Starting at the line containing "dans les conditions" and ending at the line containing "модернизирует опорную сеть дорог", write those lines out again with "SFR Business" replaced by "SFR Entreprises" and everything else unchanged, leaving out the pictures.

* Material for the task:
☆ ☆ ☆ ☆
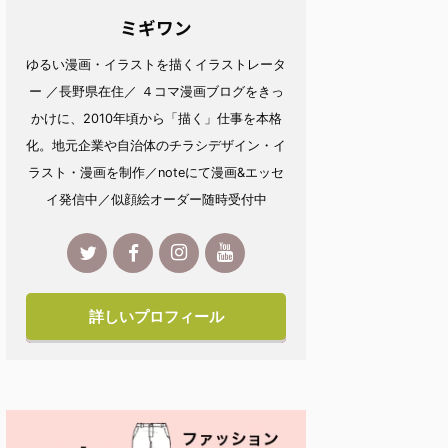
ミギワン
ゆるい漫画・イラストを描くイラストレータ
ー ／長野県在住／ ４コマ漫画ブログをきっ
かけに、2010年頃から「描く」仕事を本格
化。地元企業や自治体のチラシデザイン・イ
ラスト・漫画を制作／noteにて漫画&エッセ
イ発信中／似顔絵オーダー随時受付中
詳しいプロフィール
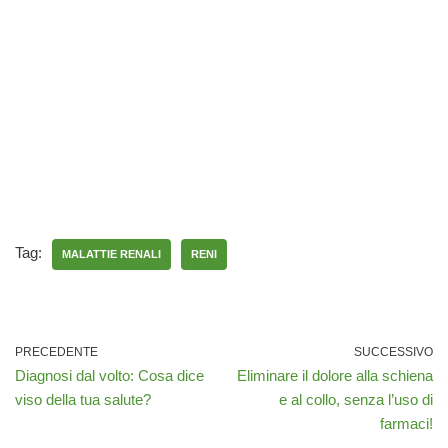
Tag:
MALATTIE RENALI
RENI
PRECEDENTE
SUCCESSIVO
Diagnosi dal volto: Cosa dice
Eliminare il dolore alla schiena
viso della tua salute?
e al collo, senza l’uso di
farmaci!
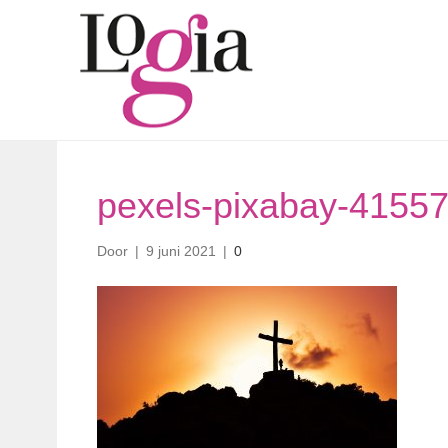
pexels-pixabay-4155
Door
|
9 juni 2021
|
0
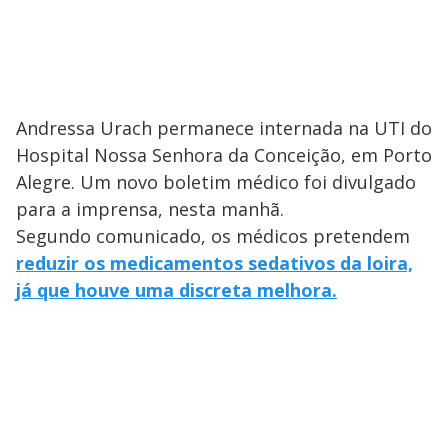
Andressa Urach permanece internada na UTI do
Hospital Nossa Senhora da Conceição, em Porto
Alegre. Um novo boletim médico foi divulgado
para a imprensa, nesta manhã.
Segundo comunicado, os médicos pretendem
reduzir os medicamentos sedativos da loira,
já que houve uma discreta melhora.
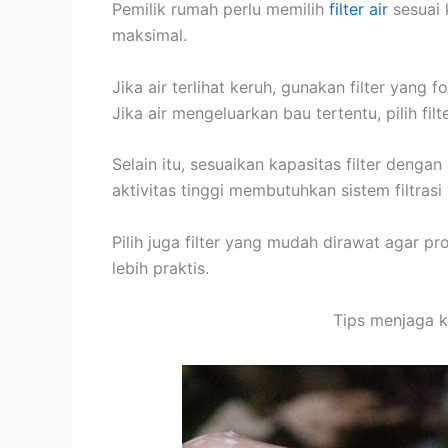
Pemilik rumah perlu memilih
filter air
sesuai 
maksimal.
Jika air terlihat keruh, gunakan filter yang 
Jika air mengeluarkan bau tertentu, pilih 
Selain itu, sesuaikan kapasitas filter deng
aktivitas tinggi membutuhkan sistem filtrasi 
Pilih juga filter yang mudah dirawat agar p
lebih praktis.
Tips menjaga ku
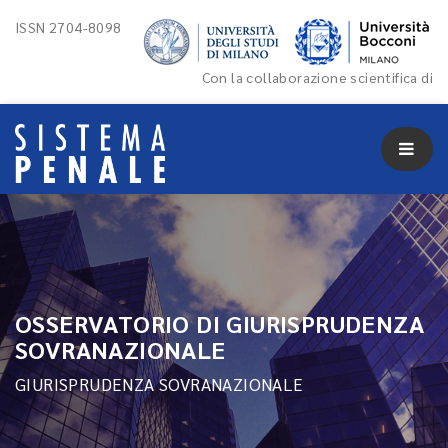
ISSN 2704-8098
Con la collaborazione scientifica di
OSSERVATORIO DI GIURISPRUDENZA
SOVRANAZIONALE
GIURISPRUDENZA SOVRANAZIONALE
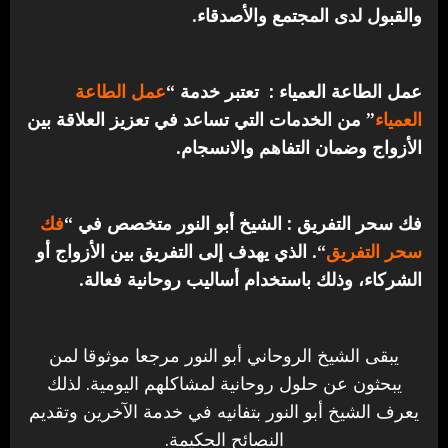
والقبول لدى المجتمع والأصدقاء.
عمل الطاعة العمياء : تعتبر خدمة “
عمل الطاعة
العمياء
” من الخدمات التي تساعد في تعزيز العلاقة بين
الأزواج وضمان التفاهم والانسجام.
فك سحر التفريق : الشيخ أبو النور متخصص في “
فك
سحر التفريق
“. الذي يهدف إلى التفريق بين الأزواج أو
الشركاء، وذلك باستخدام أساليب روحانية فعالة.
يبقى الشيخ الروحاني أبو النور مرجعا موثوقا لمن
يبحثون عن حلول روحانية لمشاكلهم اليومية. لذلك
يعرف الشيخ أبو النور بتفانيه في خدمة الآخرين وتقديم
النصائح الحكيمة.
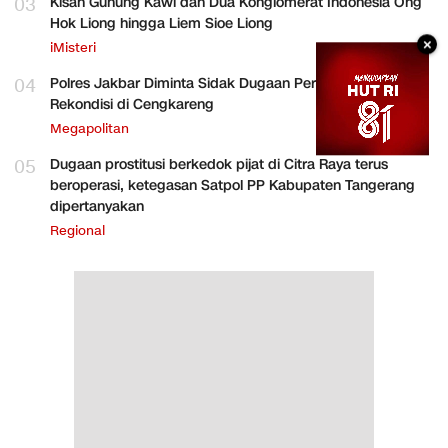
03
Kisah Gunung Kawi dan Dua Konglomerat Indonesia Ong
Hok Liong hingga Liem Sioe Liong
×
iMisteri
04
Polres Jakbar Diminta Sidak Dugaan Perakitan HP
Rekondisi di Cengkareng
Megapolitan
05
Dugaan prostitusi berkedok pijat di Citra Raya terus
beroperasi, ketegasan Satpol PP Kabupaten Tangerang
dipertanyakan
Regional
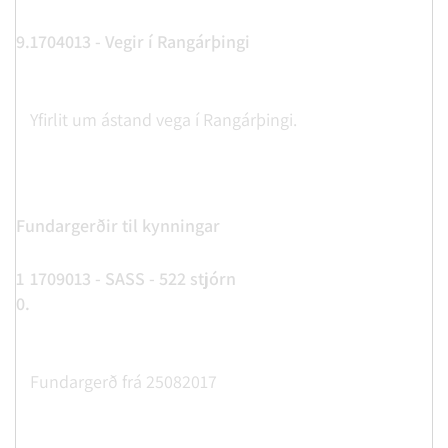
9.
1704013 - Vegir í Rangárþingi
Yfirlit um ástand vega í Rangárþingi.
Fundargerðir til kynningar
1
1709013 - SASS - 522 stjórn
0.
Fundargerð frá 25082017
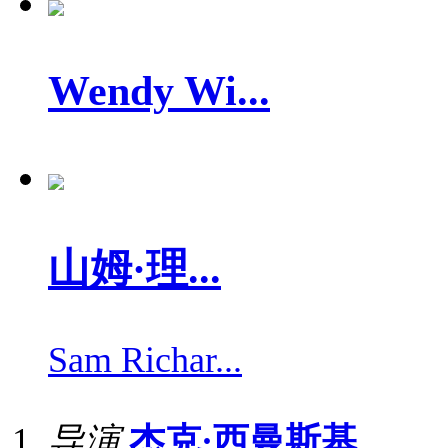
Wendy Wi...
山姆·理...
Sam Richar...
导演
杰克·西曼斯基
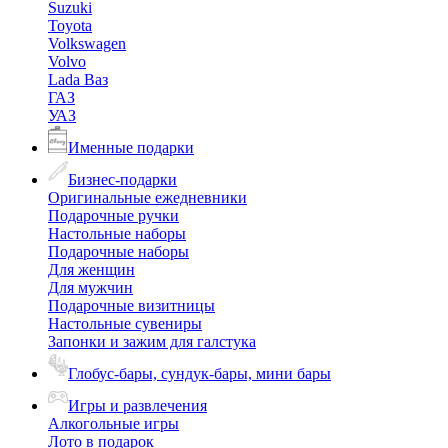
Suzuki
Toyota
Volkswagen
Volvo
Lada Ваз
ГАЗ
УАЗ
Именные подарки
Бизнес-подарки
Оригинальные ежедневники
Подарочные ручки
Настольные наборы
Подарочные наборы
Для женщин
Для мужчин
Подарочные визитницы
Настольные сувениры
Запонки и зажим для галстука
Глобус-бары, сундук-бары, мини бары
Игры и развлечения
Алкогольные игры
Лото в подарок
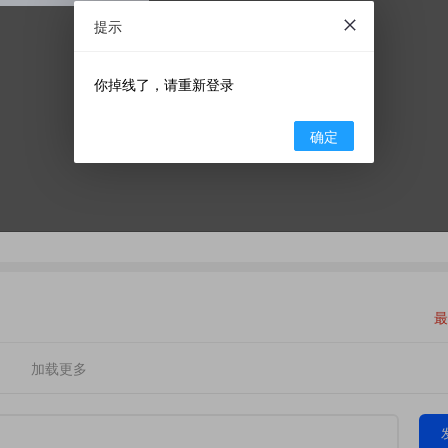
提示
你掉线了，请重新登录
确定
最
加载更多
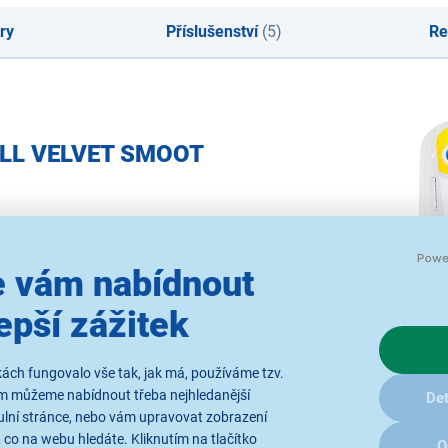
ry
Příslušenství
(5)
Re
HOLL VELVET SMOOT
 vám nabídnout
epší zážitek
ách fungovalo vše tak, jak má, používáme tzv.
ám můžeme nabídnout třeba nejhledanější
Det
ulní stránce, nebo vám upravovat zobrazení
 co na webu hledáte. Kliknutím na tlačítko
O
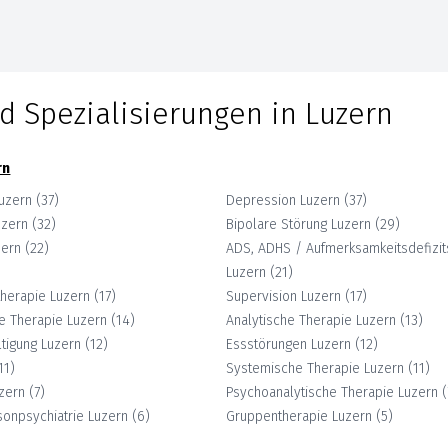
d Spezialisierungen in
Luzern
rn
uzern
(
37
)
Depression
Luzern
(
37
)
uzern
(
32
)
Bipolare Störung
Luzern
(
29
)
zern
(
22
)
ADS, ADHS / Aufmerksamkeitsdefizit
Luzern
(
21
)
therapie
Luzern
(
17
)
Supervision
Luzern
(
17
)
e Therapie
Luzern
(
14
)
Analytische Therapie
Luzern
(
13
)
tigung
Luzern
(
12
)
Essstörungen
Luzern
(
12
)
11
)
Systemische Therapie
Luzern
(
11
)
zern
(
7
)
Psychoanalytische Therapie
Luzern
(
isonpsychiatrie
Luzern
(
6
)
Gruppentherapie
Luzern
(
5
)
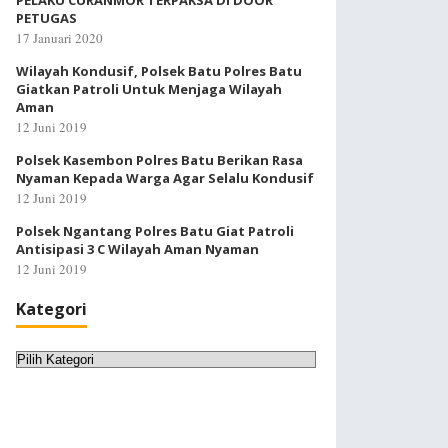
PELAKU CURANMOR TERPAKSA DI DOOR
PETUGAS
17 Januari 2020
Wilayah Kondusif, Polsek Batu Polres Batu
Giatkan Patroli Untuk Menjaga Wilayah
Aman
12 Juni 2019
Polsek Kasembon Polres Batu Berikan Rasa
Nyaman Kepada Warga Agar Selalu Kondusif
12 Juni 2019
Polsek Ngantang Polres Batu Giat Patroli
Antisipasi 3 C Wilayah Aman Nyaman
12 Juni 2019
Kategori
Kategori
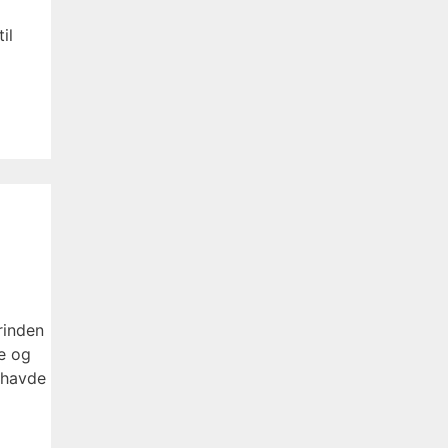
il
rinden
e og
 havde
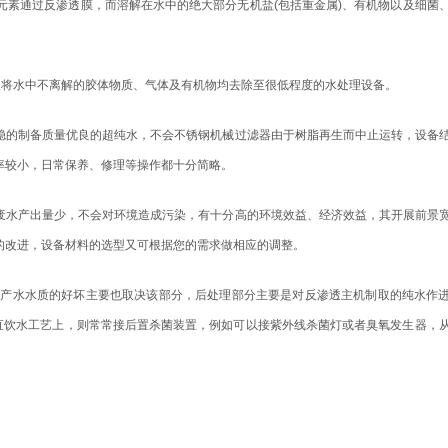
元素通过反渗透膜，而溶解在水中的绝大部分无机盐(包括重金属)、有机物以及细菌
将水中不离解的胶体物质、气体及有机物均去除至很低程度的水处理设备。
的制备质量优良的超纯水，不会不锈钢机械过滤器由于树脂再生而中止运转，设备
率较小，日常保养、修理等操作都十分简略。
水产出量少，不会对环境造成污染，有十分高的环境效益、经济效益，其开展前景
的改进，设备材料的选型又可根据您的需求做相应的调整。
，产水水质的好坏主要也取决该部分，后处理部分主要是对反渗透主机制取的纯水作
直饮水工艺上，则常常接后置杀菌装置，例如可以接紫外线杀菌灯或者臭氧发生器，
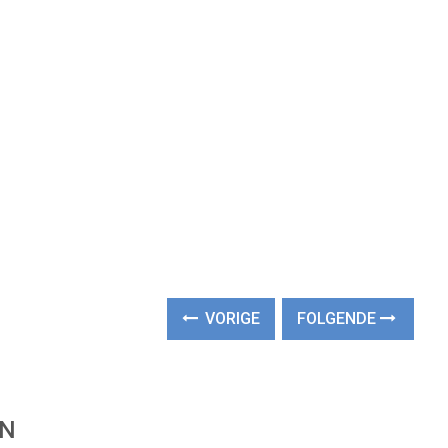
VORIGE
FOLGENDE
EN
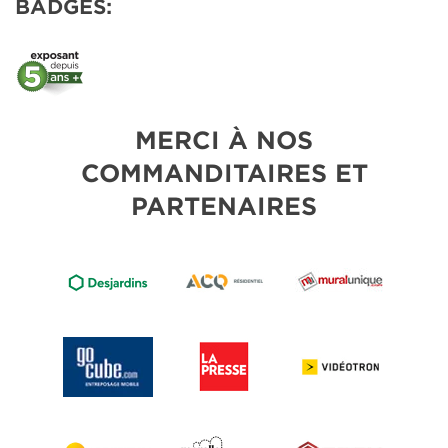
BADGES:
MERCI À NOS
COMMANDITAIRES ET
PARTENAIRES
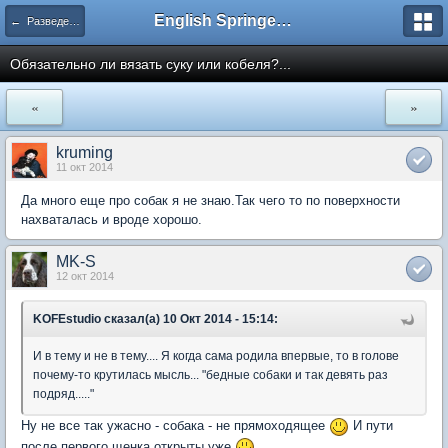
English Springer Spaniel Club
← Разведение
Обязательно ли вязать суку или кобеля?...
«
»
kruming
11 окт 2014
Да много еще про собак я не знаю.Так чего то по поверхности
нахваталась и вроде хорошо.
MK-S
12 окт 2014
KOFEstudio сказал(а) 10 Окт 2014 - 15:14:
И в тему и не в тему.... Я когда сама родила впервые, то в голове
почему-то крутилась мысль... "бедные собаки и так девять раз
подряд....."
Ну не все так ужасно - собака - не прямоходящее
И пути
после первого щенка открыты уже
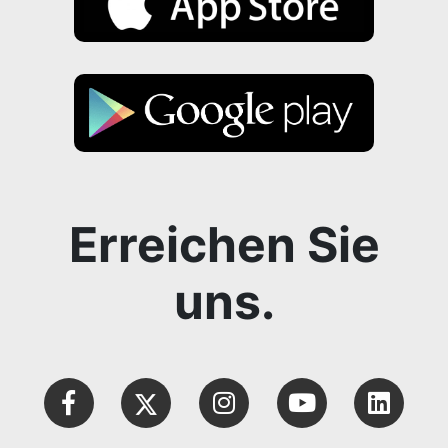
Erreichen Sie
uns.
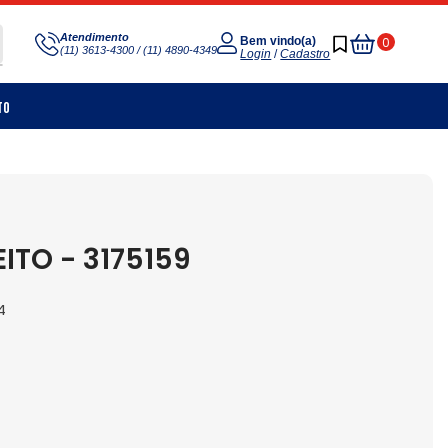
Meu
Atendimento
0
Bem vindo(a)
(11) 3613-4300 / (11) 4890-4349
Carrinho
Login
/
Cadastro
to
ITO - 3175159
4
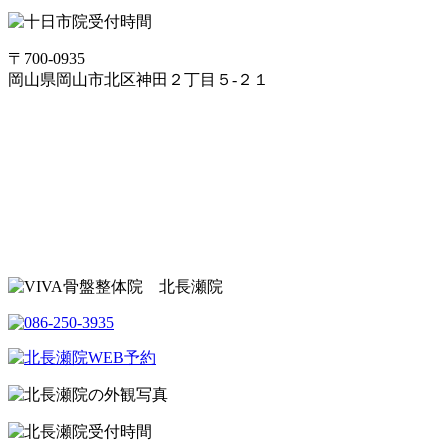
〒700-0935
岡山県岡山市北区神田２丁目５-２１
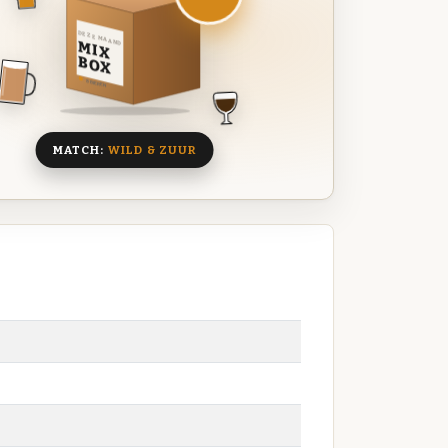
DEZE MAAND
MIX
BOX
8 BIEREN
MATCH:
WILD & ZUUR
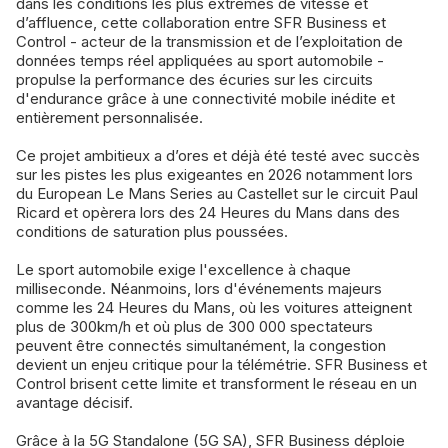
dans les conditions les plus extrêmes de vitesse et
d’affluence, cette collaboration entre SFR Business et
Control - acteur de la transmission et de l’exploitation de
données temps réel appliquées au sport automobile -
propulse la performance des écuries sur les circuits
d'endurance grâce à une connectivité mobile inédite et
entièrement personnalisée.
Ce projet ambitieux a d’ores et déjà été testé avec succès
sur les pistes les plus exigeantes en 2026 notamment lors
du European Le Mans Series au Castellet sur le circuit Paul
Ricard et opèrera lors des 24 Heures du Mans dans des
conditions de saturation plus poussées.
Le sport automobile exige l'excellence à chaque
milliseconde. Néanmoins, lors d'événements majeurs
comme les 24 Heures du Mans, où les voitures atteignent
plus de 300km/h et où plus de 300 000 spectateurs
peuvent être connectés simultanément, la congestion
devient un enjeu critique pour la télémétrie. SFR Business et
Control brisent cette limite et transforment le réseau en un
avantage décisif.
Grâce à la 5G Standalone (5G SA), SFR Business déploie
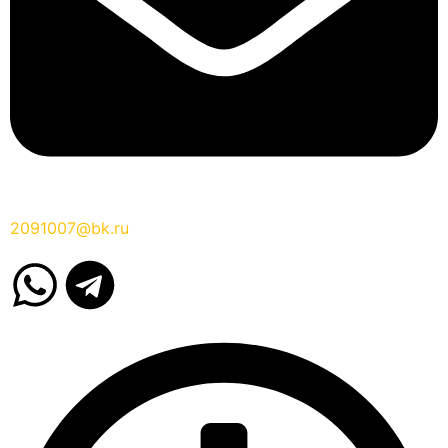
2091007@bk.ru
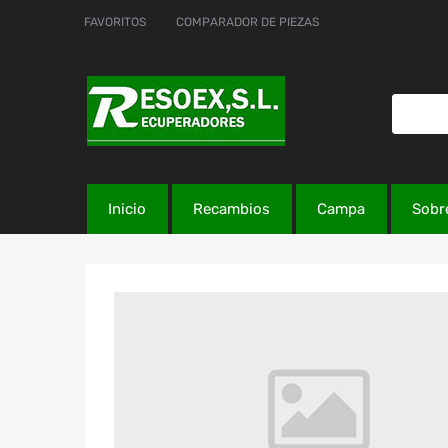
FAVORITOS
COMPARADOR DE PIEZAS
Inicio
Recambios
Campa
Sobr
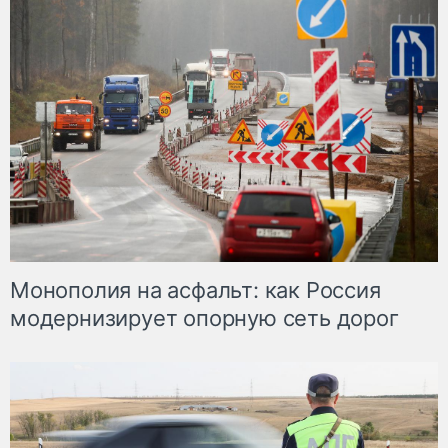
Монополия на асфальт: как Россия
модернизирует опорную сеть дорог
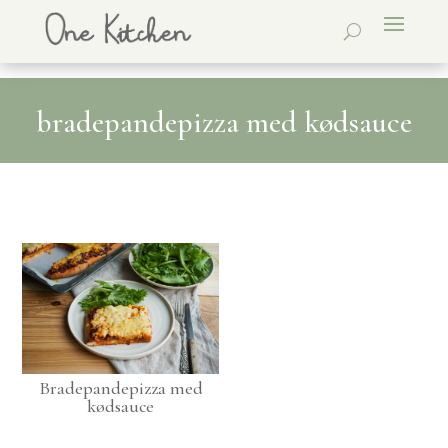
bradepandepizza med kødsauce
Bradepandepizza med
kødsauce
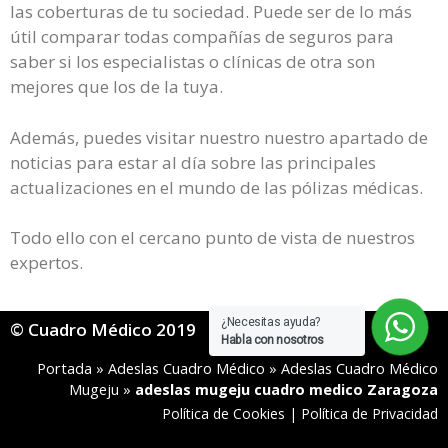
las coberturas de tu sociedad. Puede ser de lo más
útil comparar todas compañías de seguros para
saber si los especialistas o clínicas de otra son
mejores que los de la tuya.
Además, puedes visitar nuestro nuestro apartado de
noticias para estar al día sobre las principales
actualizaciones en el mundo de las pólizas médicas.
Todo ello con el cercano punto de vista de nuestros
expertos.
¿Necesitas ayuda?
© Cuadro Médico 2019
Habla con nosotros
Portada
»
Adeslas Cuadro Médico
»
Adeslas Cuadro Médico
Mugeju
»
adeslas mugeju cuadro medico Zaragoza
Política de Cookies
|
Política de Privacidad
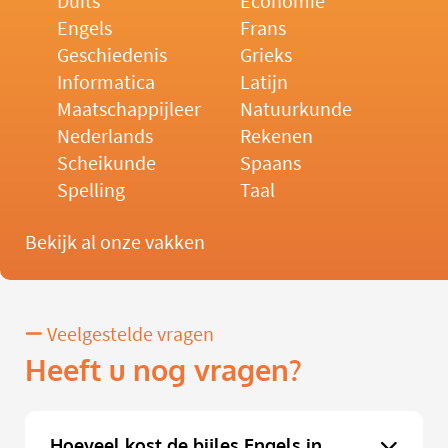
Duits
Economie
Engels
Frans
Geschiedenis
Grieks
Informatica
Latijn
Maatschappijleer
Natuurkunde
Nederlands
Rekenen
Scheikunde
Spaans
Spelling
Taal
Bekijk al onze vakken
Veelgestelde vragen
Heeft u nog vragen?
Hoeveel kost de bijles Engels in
☆ ☆ ☆ ☆
* Solution to this task:
dans les conditions les plus extrêmes de vitesse et
d’affluence, cette collaboration entre SFR Entreprises et
Control - acteur de la transmission et de l’exploitation de
données temps réel appliquées au sport automobile -
propulse la performance des écuries sur les circuits
d'endurance grâce à une connectivité mobile inédite et
entièrement personnalisée.
Ce projet ambitieux a d’ores et déjà été testé avec succès
sur les pistes les plus exigeantes en 2026 notamment lors
du European Le Mans Series au Castellet sur le circuit Paul
Ricard et opèrera lors des 24 Heures du Mans dans des
conditions de saturation plus poussées.
Le sport automobile exige l'excellence à chaque
milliseconde. Néanmoins, lors d'événements majeurs
comme les 24 Heures du Mans, où les voitures atteignent
plus de 300km/h et où plus de 300 000 spectateurs
peuvent être connectés simultanément, la congestion
devient un enjeu critique pour la télémétrie. SFR Entreprises et
Control brisent cette limite et transforment le réseau en un
avantage décisif.
Grâce à la 5G Standalone (5G SA), SFR Entreprises déploie
2091007@bk.ru
FAVORITOS
COMPARADOR DE PIEZAS
Inicio
Recambios
Campa
Sobr
Монополия на асфальт: как Россия
модернизирует опорную сеть дорог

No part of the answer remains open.